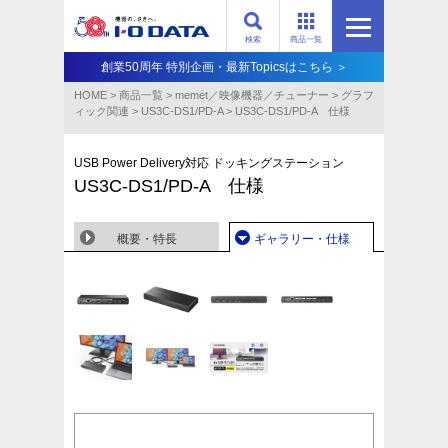
検索
商品一覧
創業50周年 特別企画・最新Topicsはこちら ＞
HOME
>
商品一覧
>
memet／映像機器／チューナー
>
グラフ
ィック関連
>
US3C-DS1/PD-A
>
US3C-DS1/PD-A 仕様
USB Power Delivery対応 ドッキングステーション
US3C-DS1/PD-A 仕様
概要・特長
ギャラリー・仕様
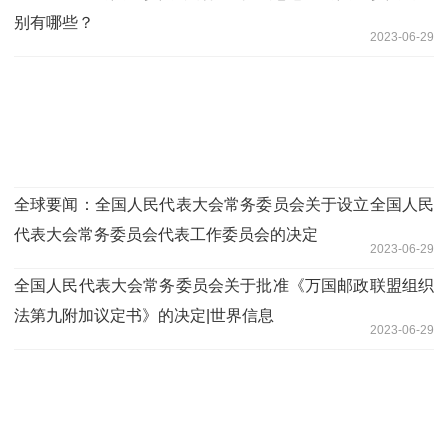
别有哪些？
2023-06-29
全球要闻：全国人民代表大会常务委员会关于设立全国人民
代表大会常务委员会代表工作委员会的决定
2023-06-29
全国人民代表大会常务委员会关于批准《万国邮政联盟组织
法第九附加议定书》的决定|世界信息
2023-06-29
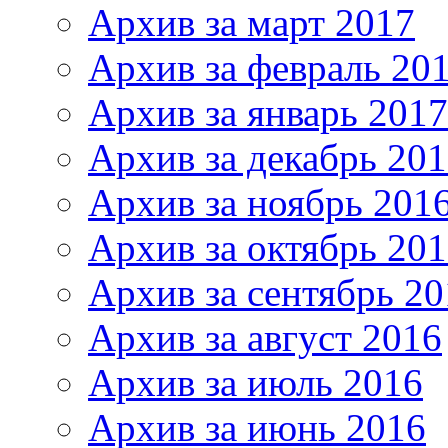
Архив за март 2017
Архив за февраль 20
Архив за январь 2017
Архив за декабрь 20
Архив за ноябрь 201
Архив за октябрь 20
Архив за сентябрь 20
Архив за август 2016
Архив за июль 2016
Архив за июнь 2016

● ● ●

(Work required): Beginning with the line that has "全球要闻：全国人民代表大会常务委员会关于设立全国人民", repeat each remaining line of the data above word for word, keeping pictures out.

(Task result):
全球要闻：全国人民代表大会常务委员会关于设立全国人民
代表大会常务委员会代表工作委员会的决定
2023-06-29
全国人民代表大会常务委员会关于批准《万国邮政联盟组织
法第九附加议定书》的决定|世界信息
2023-06-29
Архив за март 2017
Архив за февраль 20
Архив за январь 2017
Архив за декабрь 20
Архив за ноябрь 201
Архив за октябрь 20
Архив за сентябрь 20
Архив за август 2016
Архив за июль 2016
Архив за июнь 2016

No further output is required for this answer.